The purpose of this list is to track and compare tunneling solutions. This is primarily targeting toward developers and self-hosters who want to do things like exposing a local webserver via a public address.

The dream

I started this list because I'm looking for a simple tool/service that does the following:

• Allows me to register a domain name.
• Automatically sets up HTTPS (apex and wildcard) for the domain.
• Provides a client tool that tunnels TCP connects through the server without requiring root on the client.
• Provides a web interface to allow me to map X domain/subdomain to Y port on Z client, and proxy all connections to that domain.

So far I haven't found it so I've started building it myself.

Things to look out for when comparing solutions

• Underlying multiplexing technology. In particular, if a solution uses TCP-over-TCP (ie any of them that are built on SSH), it'll be subject to rather severe issues.
• Source code availability. Some of the best options are closed source only.
• Does it require root to run the client? For example, anything built on WireGuard will likely have great performance (on systems where it's built into the kernel at least), but typically requires elevated permissions to create the tun devices.

The list

Open source

• frp - Seems to be a pretty comprehensive open alternative to ngrok.
• ngrok 1.0 - Original version of ngrok. No longer developed in favor of the commercial 2.0 version.
• localtunnel - Written in node. Popular suggestion.
• inlets - Open source ngrok alternative. Has pro option.
• sshuttle - Open source project originally from one of the founders of Tailscale. Server doesn't require root; client does. Explicitly designed to avoid TCP-over-TCP issues.
• chisel - Another HTTPS+SSH option.
• expose - ngrok alternative written in PHP.
• teleconsole - SSH-based, but uses special client script. Focused on forwarding SSH console sessions, but can also forward ports.
• go-http-tunnel - Uses a single HTTP/2 connection for muxing, so likely avoids TCP-over-TCP issues. Need to manually generate certs for server and clients.
• sish - Open source ngrok/serveo alternative. SSH-based but uses a custom server written in Go. Supports WebSocket tunneling.
• PageKite - Comprehensive open source solution with hosted options.
• slt - Open source TLS proxy from the creator of ngrok. Supports SNI.
• tunneller - Open source. Written in Go.
• docker-tunnel - Simple Docker-based nginx+SSH solution.
• holepunch.io - Has nice hosted solution. Uses SSH for muxing.
• Telebit - Written in JS. Code.

Commerical/Closed source

• ngrok 2.0 - Probably the gold standard and most popular.

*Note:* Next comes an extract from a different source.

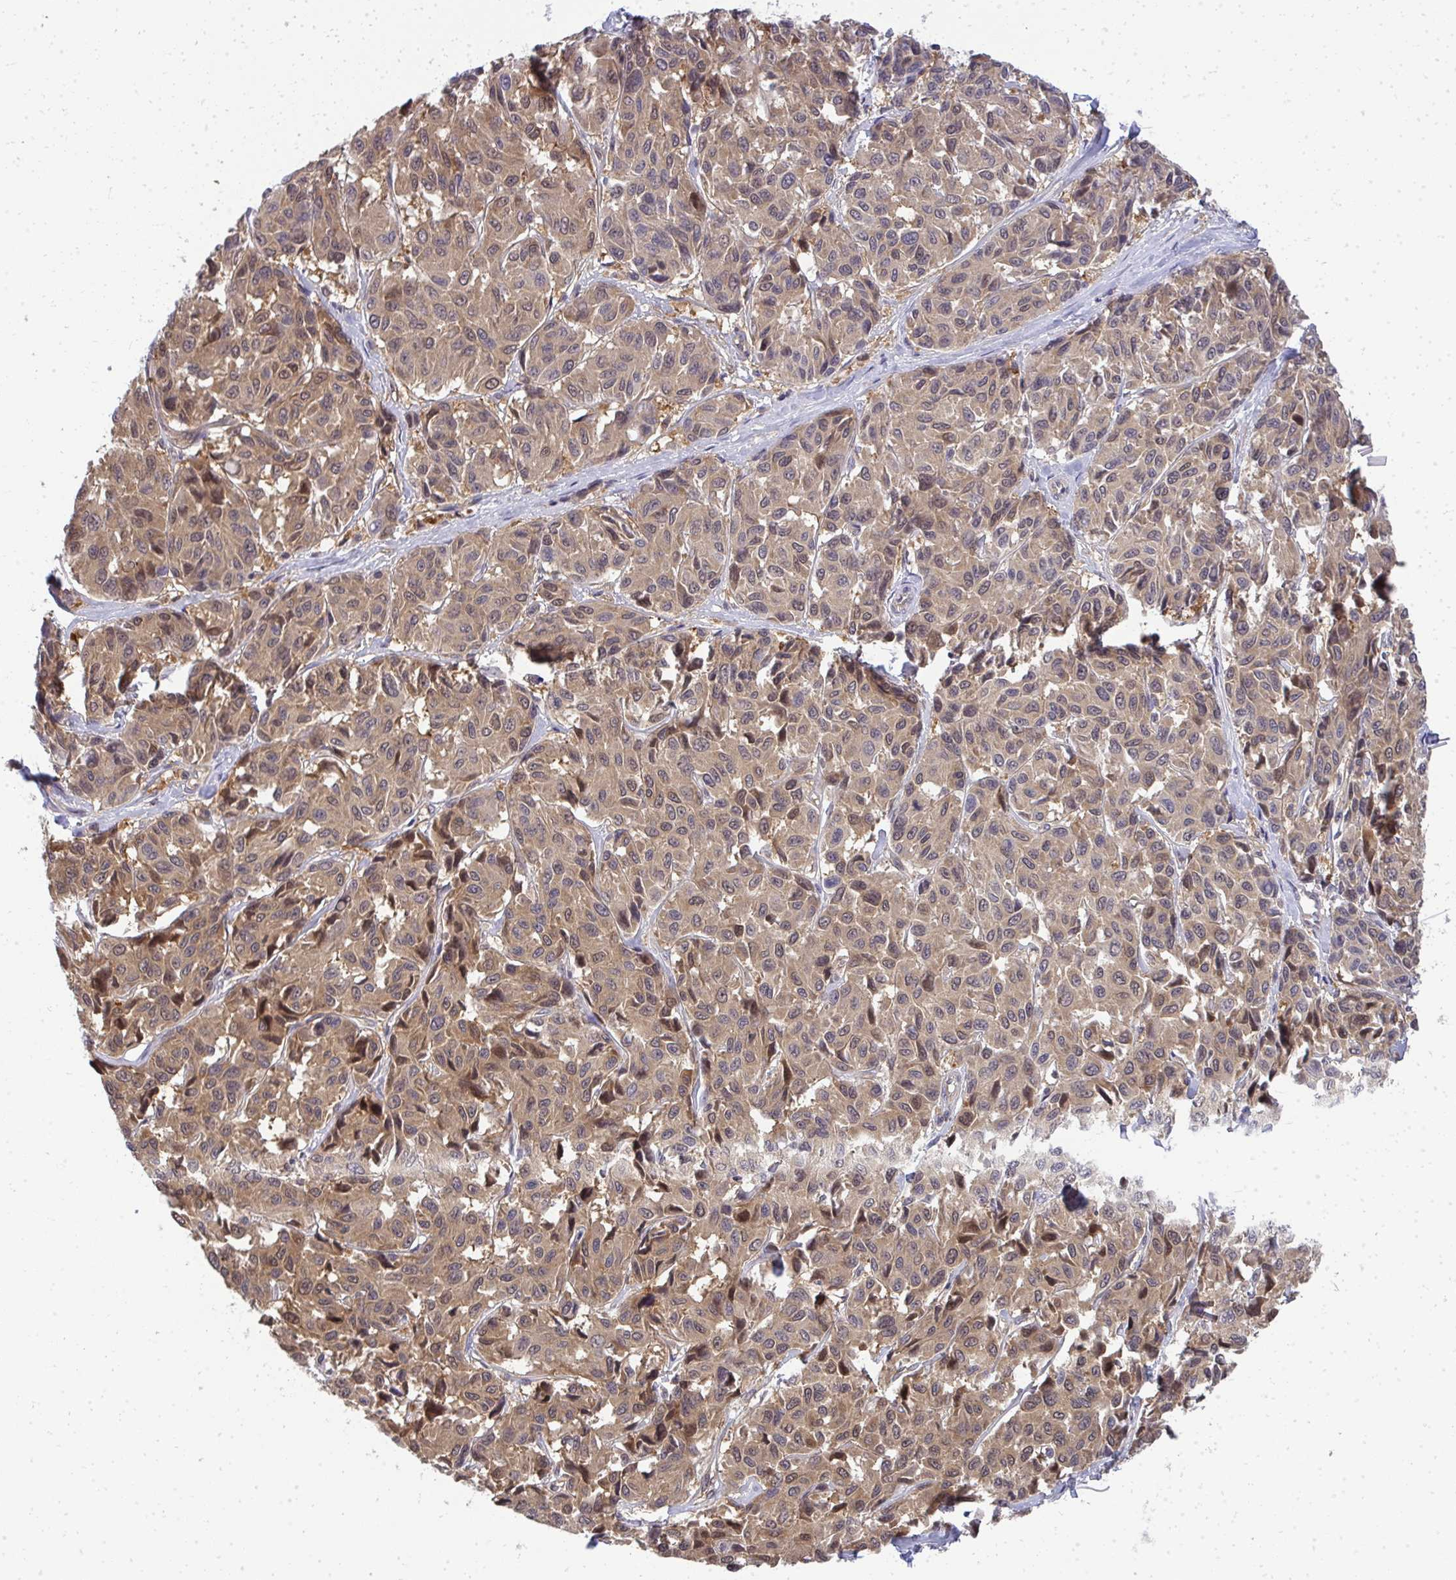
{"staining": {"intensity": "weak", "quantity": ">75%", "location": "cytoplasmic/membranous"}, "tissue": "melanoma", "cell_type": "Tumor cells", "image_type": "cancer", "snomed": [{"axis": "morphology", "description": "Malignant melanoma, NOS"}, {"axis": "topography", "description": "Skin"}], "caption": "A histopathology image of human melanoma stained for a protein shows weak cytoplasmic/membranous brown staining in tumor cells.", "gene": "HDHD2", "patient": {"sex": "female", "age": 66}}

Closed source. Lots of features, including TLS and TCP tunnels. Doesn't require root to run client.
• CloudFlare Argo Tunnel - $5/mo + $0.1/GB. Integrates with Argo smart routing. Client source code is available.
• serveo - Mentioned quite a bit the last couple years, but appears to be down currently. Simply uses SSH for tunneling.
• Tailscale - Built on WireGuard. Closed source. Easy to use. Doesn't include an HTTPS proxy on the public side, but could be combined with nginx/Caddy/etc.

Blog posts

• Roll your own Ngrok with Nginx, Letsencrypt, and SSH reverse tunnelling

Discussions

• HN comment about needing Namecheap + CloudFlare + ngrok.